# Black Friday Herf - Long Island



## The EVP (Dec 21, 2007)

This afternoon I hosted a Black Friday Herf at Goodfella's Cigars in order to raise money to buy Christmas presents for disadvantaged children. There are alot of pictures, so I thought it would be easier to post a link to photobucket (it makes it easier to add captions as well). Here are the pictures:

Black Friday Herf Pictures - Long Island

Altogether, we raised $350 that will go toward the purchased of Christmas Presents for WBLI's Adopt-A-Kid Holiday Program.
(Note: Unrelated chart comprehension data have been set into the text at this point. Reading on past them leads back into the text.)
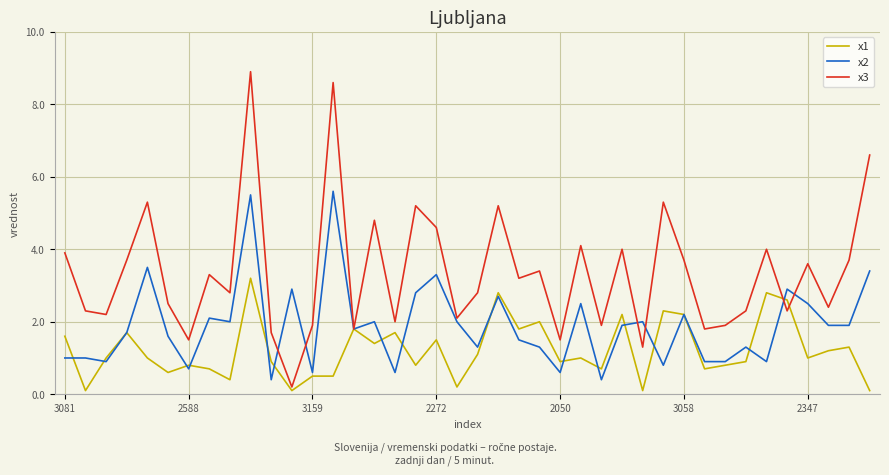

Which series has the widest spread of values?

x3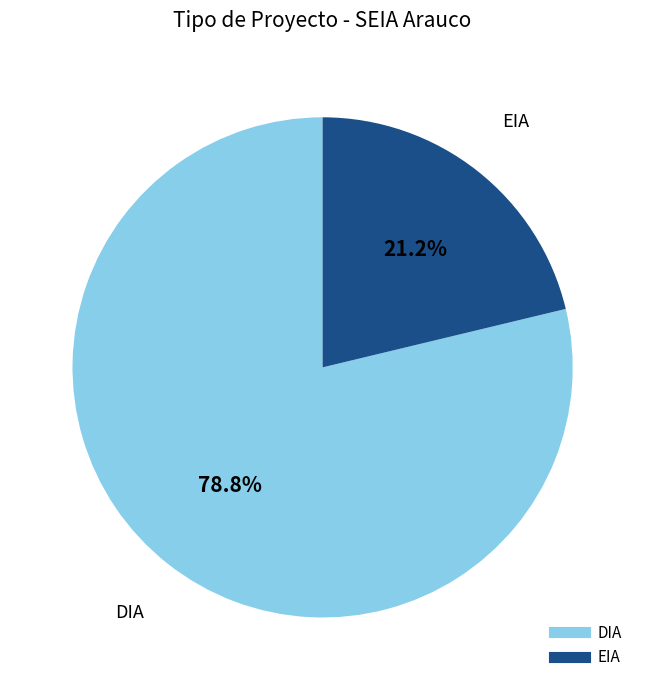

To the nearest percent, what is the difference between the largest and smallest slice percentages?

58%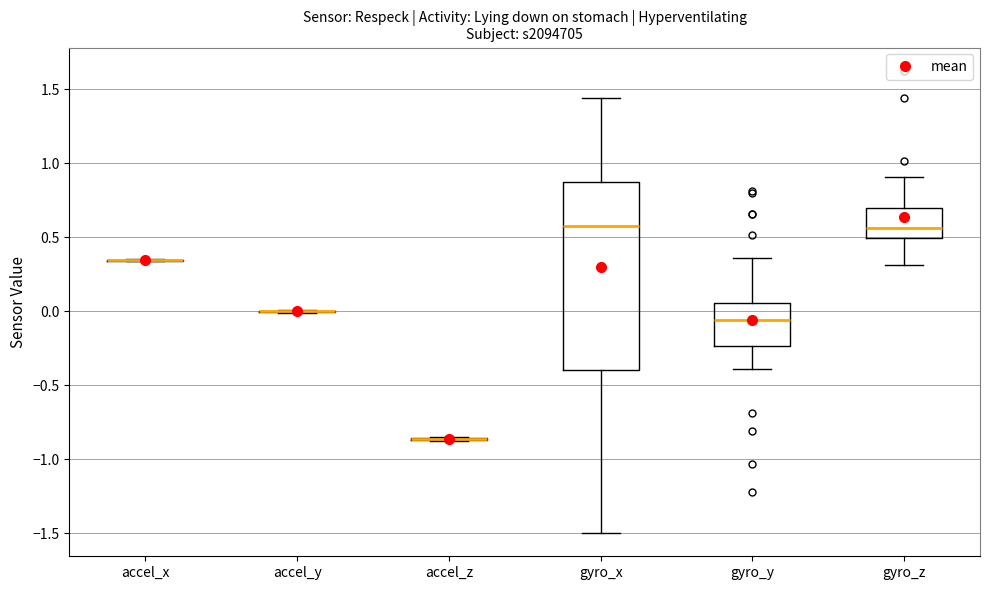

Reading left to right, transcribe this box plot: for each box, give where its median line is, the range the box spans, and where its two whiskers end, as read against the y-axis. The values are not printed on the chart, so give them approximately, as read against the axis.

accel_x: box collapsed to a line at 0.35, whiskers 0.35 to 0.35
accel_y: box collapsed to a line at 0.00, whiskers 0.00 to 0.00
accel_z: box collapsed to a line at -0.85, whiskers -0.90 to -0.85
gyro_x: median 0.60, box -0.40 to 0.90, whiskers -1.50 to 1.45
gyro_y: median -0.05, box -0.25 to 0.05, whiskers -0.40 to 0.35
gyro_z: median 0.55, box 0.50 to 0.70, whiskers 0.30 to 0.90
I had a lot of help from NYISLES with fine-tuning the event. I'd like to thank all the manufacturers that were generous to donate cigars for the gift bags and raffle prizes: Xikar, Altidas, CAO and one that I'll keep anonymous and let him come foward if he so wishes.

A great time was had by all and I've had many request to make this an annual event....which just may happen!


----------



## JoeyBear (Jul 31, 2007)

That's friggin excellent!!!


----------



## tx_tuff (Jun 16, 2007)

Great cause! And I'm sure if it turns into a yearly event it will just grow!!


----------



## mhlatke (Oct 13, 2007)

Great pics and a super cause! Way to give back!


----------



## azpostal (Jul 12, 2008)

Nice going, way to help others and have a good time doing it.


----------



## tobacmon (May 17, 2007)

Great job and for the best thing ever--giving some kids the joy of the Holiday--man's got a big heart!

WTG EVP----


----------



## sboyajian (Jun 27, 2008)

Great job! Thanks to all the participants and manufacturers for donating to such a wonderful cause.


----------



## dnapunk (Feb 17, 2008)

Sorry I couldn't be there. I wish I had known, I work for WBLI and they would have likely sent me, being the Stogie freak I am. Thanks again for all you guys did!


----------



## Camacho Junior (May 29, 2008)

That's great. I wish I still lived in NY cuz i would of came to help the cause.


----------



## dnapunk (Feb 17, 2008)

Oh LI BOTL


----------



## LkyLindy (Feb 1, 2008)

Nice going Pete


----------



## happy1 (Jun 29, 2007)

great pics!!


----------



## Doogie (Oct 15, 2007)

very nice Pete


----------



## big04deuce (May 16, 2008)

Good stuff there!!!


----------



## Cypress (Jun 27, 2007)

Looks like yall had a blast.


----------